## PROBLEM DESCRIPTION
Repeat every record exactly as written, but leave out the pictures.

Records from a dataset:
::::
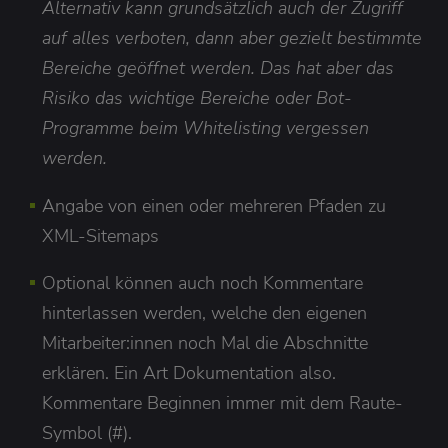
Alternativ kann grundsätzlich auch der Zugriff
auf alles verboten, dann aber gezielt bestimmte
Bereiche geöffnet werden. Das hat aber das
Risiko das wichtige Bereiche oder Bot-
Programme beim Whitelisting vergessen
werden.
Angabe von einen oder mehreren Pfaden zu
XML-Sitemaps
Optional können auch noch Kommentare
hinterlassen werden, welche den eigenen
Mitarbeiter:innen noch Mal die Abschnitte
erklären. Ein Art Dokumentation also.
Kommentare Beginnen immer mit dem Raute-
Symbol (#).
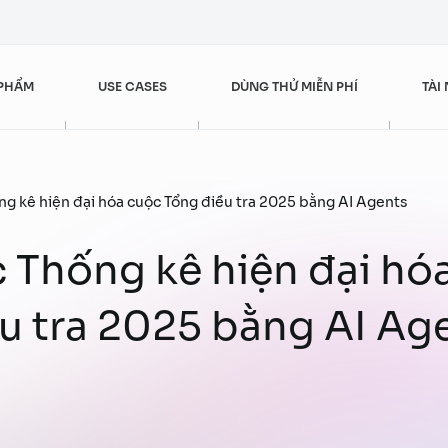
 PHẨM
USE CASES
DÙNG THỬ MIỄN PHÍ
TÀI
Nâng cao trải nghiệm khách hàng
FPT AI Agents
Tài chính – Ngân hàng
Bài viết
ng kê hiện đại hóa cuộc Tổng điều tra 2025 bằng AI Agents
 Thống kê hiện đại hó
FPT AI Engage
Bán lẻ
Videos
Dịch vụ khách hàng
Sales & Marketing
u tra 2025 bằng AI Ag
FPT AI Read
Câu chuyện thành công
Quản trị trải nghiệm khách hàng
Dịch vụ khách hàng
Đội ngũ nhân sự số
Vận hành xuất sắc
Đột phá hiệu quả bán hàng
FPT AI Mentor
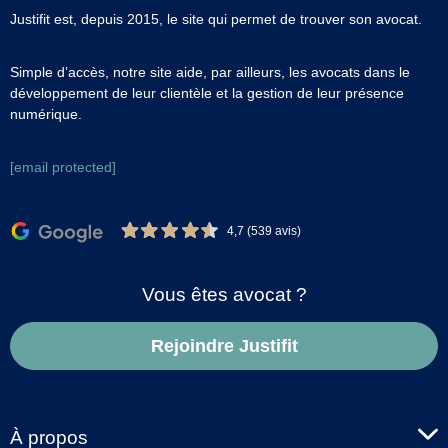
Justifit est, depuis 2015, le site qui permet de trouver son avocat.
Simple d’accès, notre site aide, par ailleurs, les avocats dans le
développement de leur clientèle et la gestion de leur présence
numérique.
[email protected]
4,7 (539 avis)
Vous êtes avocat ?
Rejoindre Justifit
À propos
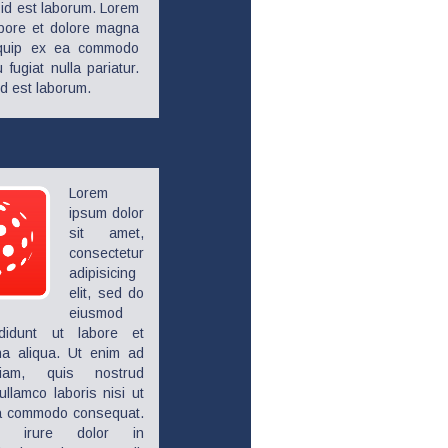
m id est laborum. Lorem
labore et dolore magna
liquip ex ea commodo
fugiat nulla pariatur.
id est laborum.
Lorem
ipsum dolor
sit amet,
consectetur
adipisicing
elit, sed do
eiusmod
ididunt ut labore et
a aliqua. Ut enim ad
iam, quis nostrud
 ullamco laboris nisi ut
ea commodo consequat.
e irure dolor in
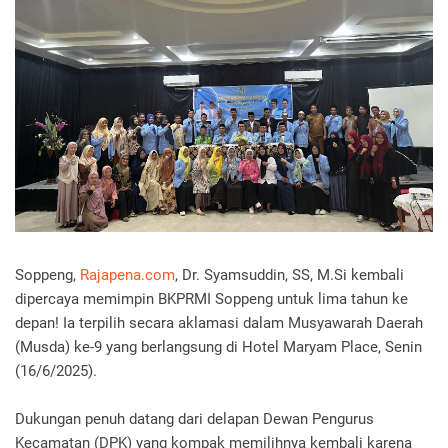
Soppeng,
Rajapena.com
, Dr. Syamsuddin, SS, M.Si kembali
dipercaya memimpin BKPRMI Soppeng untuk lima tahun ke
depan! Ia terpilih secara aklamasi dalam Musyawarah Daerah
(Musda) ke-9 yang berlangsung di Hotel Maryam Place, Senin
(16/6/2025).
Dukungan penuh datang dari delapan Dewan Pengurus
Kecamatan (DPK) yang kompak memilihnya kembali karena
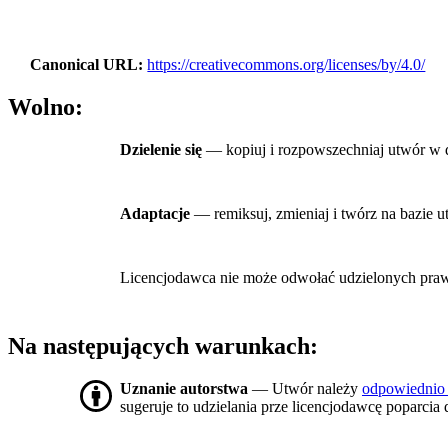
Canonical URL
https://creativecommons.org/licenses/by/4.0/
Wolno:
Dzielenie się
— kopiuj i rozpowszechniaj utwór w 
Adaptacje
— remiksuj, zmieniaj i twórz na bazie 
Licencjodawca nie może odwołać udzielonych praw, o
Na następujących warunkach:
Uznanie autorstwa
— Utwór należy
odpowiednio
sugeruje to udzielania prze licencjodawcę poparcia 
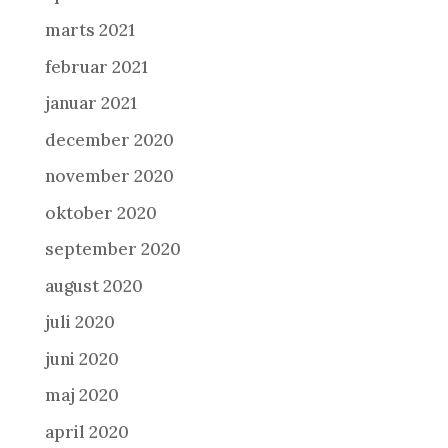
marts 2021
februar 2021
januar 2021
december 2020
november 2020
oktober 2020
september 2020
august 2020
juli 2020
juni 2020
maj 2020
april 2020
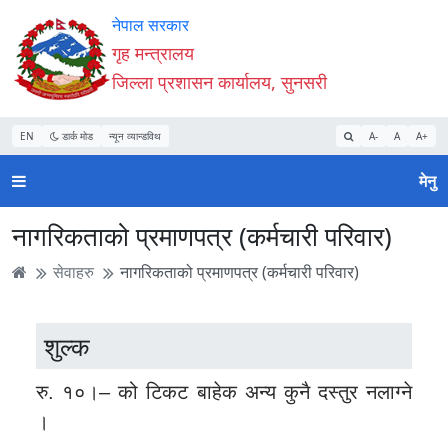
Accessibility
मुख्य
मुख्य
वेबसाइट
नेपाल सरकार
Mode
सामाग्री
नेभिगेसन
खोजमा
गृह मन्त्रालय
सुरु
पढ्नुहाेस्
पढ्नुहाेस्
जानुहोस्
जिल्ला प्रशासन कार्यालय, सुनसरी
गर्नुहोस्
EN
डार्क मोड
न्यून व्यान्डविथ
A-
A
A+
मेनु
नागरिकताको प्रमाणपत्र (कर्मचारी परिवार)
सेवाहरु
नागरिकताको प्रमाणपत्र (कर्मचारी परिवार)
शुल्क
रु. १०।– को टिकट बाहेक अन्य कुनै दस्तुर नलाग्ने
।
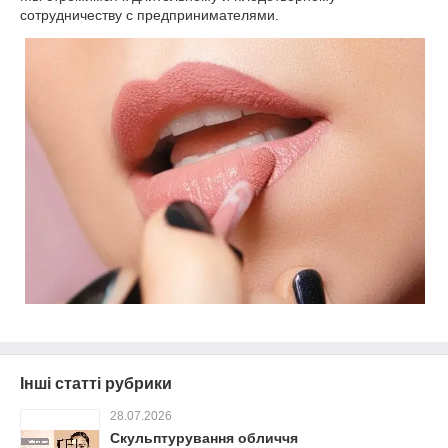
сотрудничеству с предпринимателями.
Інші статті рубрики
28.07.2026
Скульптурування обличчя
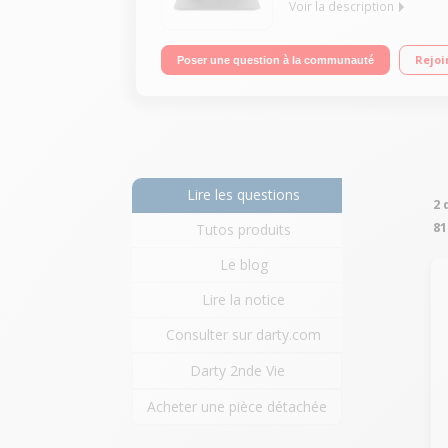
Voir la description
"Ecran LED 15,6"" HD Processeur AMD Ryzen 5 25
Rejoi
Poser une question à la communauté
Type C - Bluetooth 4.1"
Lire les questions
2 
81
Tutos produits
Le blog
Lire la notice
Consulter sur darty.com
Darty 2nde Vie
Acheter une pièce détachée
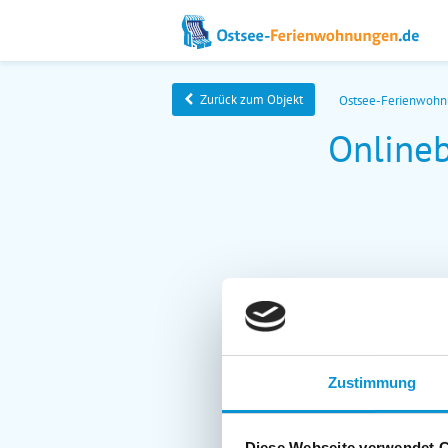
Zurück zum Objekt
Ostsee-Ferienwoh
Online
Zustimmung
Diese Webseite verwendet 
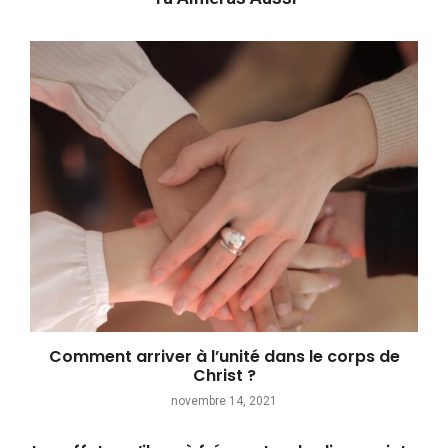
Comment arriver à l’unité dans le corps de
Christ ?
novembre 14, 2021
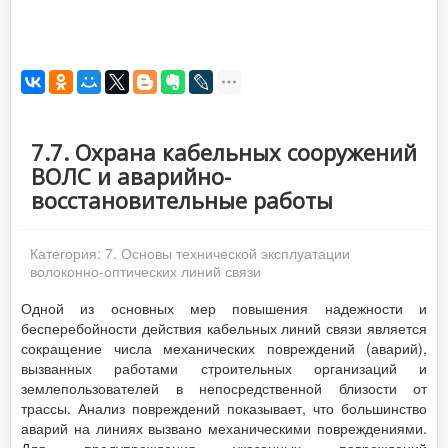
7.7. Охрана кабельных сооружений
ВОЛС и аварийно-
восстановительные работы
Категория:
7. Основы технической эксплуатации
волоконно-оптических линий связи
Одной из основных мер повышения надежности и
бесперебойности действия кабельных линий связи является
сокращение числа механических повреждений (аварий),
вызванных работами строительных организаций и
землепользователей в непосредственной близости от
трассы. Анализ повреждений показывает, что большинство
аварий на линиях вызвано механическими повреждениями.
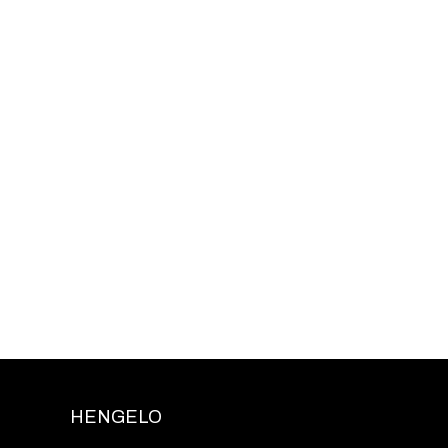
HENGELO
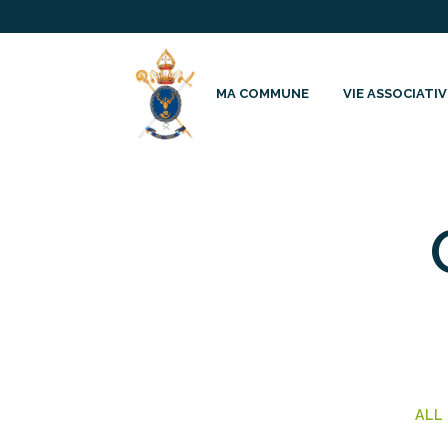
MA COMMUNE
VIE ASSOCIATIV
ALL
::::
## ANSWER TO THIS PROBLEM
Alternativ kann grundsätzlich auch der Zugriff
auf alles verboten, dann aber gezielt bestimmte
Bereiche geöffnet werden. Das hat aber das
Risiko das wichtige Bereiche oder Bot-
Programme beim Whitelisting vergessen
werden.
Angabe von einen oder mehreren Pfaden zu
XML-Sitemaps
Optional können auch noch Kommentare
hinterlassen werden, welche den eigenen
Mitarbeiter:innen noch Mal die Abschnitte
erklären. Ein Art Dokumentation also.
Kommentare Beginnen immer mit dem Raute-
Symbol (#).
 PHẨM
USE CASES
DÙNG THỬ MIỄN PHÍ
TÀI
Nâng cao trải nghiệm khách hàng
FPT AI Agents
Tài chính – Ngân hàng
Bài viết
ng kê hiện đại hóa cuộc Tổng điều tra 2025 bằng AI Agents
 Thống kê hiện đại hó
FPT AI Engage
Bán lẻ
Videos
Dịch vụ khách hàng
Sales & Marketing
u tra 2025 bằng AI Ag
FPT AI Read
Câu chuyện thành công
Quản trị trải nghiệm khách hàng
Dịch vụ khách hàng
Đội ngũ nhân sự số
Vận hành xuất sắc
Đột phá hiệu quả bán hàng
FPT AI Mentor
Justifit est, depuis 2015, le site qui permet de trouver son avocat.
Simple d’accès, notre site aide, par ailleurs, les avocats dans le
développement de leur clientèle et la gestion de leur présence
numérique.
[email protected]
4,7 (539 avis)
Vous êtes avocat ?
Rejoindre Justifit
À propos
m id est laborum. Lorem
labore et dolore magna
liquip ex ea commodo
fugiat nulla pariatur.
id est laborum.
Lorem
ipsum dolor
sit amet,
consectetur
adipisicing
elit, sed do
eiusmod
ididunt ut labore et
a aliqua. Ut enim ad
iam, quis nostrud
 ullamco laboris nisi ut
ea commodo consequat.
e irure dolor in
Soppeng,
Rajapena.com
, Dr. Syamsuddin, SS, M.Si kembali
dipercaya memimpin BKPRMI Soppeng untuk lima tahun ke
depan! Ia terpilih secara aklamasi dalam Musyawarah Daerah
(Musda) ke-9 yang berlangsung di Hotel Maryam Place, Senin
(16/6/2025).
Dukungan penuh datang dari delapan Dewan Pengurus
Kecamatan (DPK) yang kompak memilihnya kembali karena
Canonical URL
https://creativecommons.org/licenses/by/4.0/
Wolno:
Dzielenie się
— kopiuj i rozpowszechniaj utwór w 
Adaptacje
— remiksuj, zmieniaj i twórz na bazie 
Licencjodawca nie może odwołać udzielonych praw, o
Na następujących warunkach:
Uznanie autorstwa
— Utwór należy
odpowiednio
sugeruje to udzielania prze licencjodawcę poparcia 
marts 2021
februar 2021
januar 2021
december 2020
november 2020
oktober 2020
september 2020
august 2020
juli 2020
juni 2020
maj 2020
april 2020
Accessibility
मुख्य
मुख्य
वेबसाइट
नेपाल सरकार
Mode
सामाग्री
नेभिगेसन
खोजमा
गृह मन्त्रालय
सुरु
पढ्नुहाेस्
पढ्नुहाेस्
जानुहोस्
जिल्ला प्रशासन कार्यालय, सुनसरी
गर्नुहोस्
EN
डार्क मोड
न्यून व्यान्डविथ
A-
A
A+
मेनु
नागरिकताको प्रमाणपत्र (कर्मचारी परिवार)
सेवाहरु
नागरिकताको प्रमाणपत्र (कर्मचारी परिवार)
शुल्क
रु. १०।– को टिकट बाहेक अन्य कुनै दस्तुर नलाग्ने
।
сотрудничеству с предпринимателями.
Інші статті рубрики
28.07.2026
Скульптурування обличчя
Voir la description
"Ecran LED 15,6"" HD Processeur AMD Ryzen 5 25
Rejoi
Poser une question à la communauté
Type C - Bluetooth 4.1"
Lire les questions
2 
81
Tutos produits
Le blog
Lire la notice
Consulter sur darty.com
Darty 2nde Vie
Acheter une pièce détachée
Zurück zum Objekt
Ostsee-Ferienwoh
Online
Zustimmung
Diese Webseite verwendet 
Comment arriver à l’unité dans le corps de
Christ ?
novembre 14, 2021
7.7. Охрана кабельных сооружений
ВОЛС и аварийно-
восстановительные работы
Категория:
7. Основы технической эксплуатации
волоконно-оптических линий связи
Одной из основных мер повышения надежности и
бесперебойности действия кабельных линий связи является
сокращение числа механических повреждений (аварий),
вызванных работами строительных организаций и
землепользователей в непосредственной близости от
трассы. Анализ повреждений показывает, что большинство
аварий на линиях вызвано механическими повреждениями.
HENGELO
MA COMMUNE
VIE ASSOCIATIV
ALL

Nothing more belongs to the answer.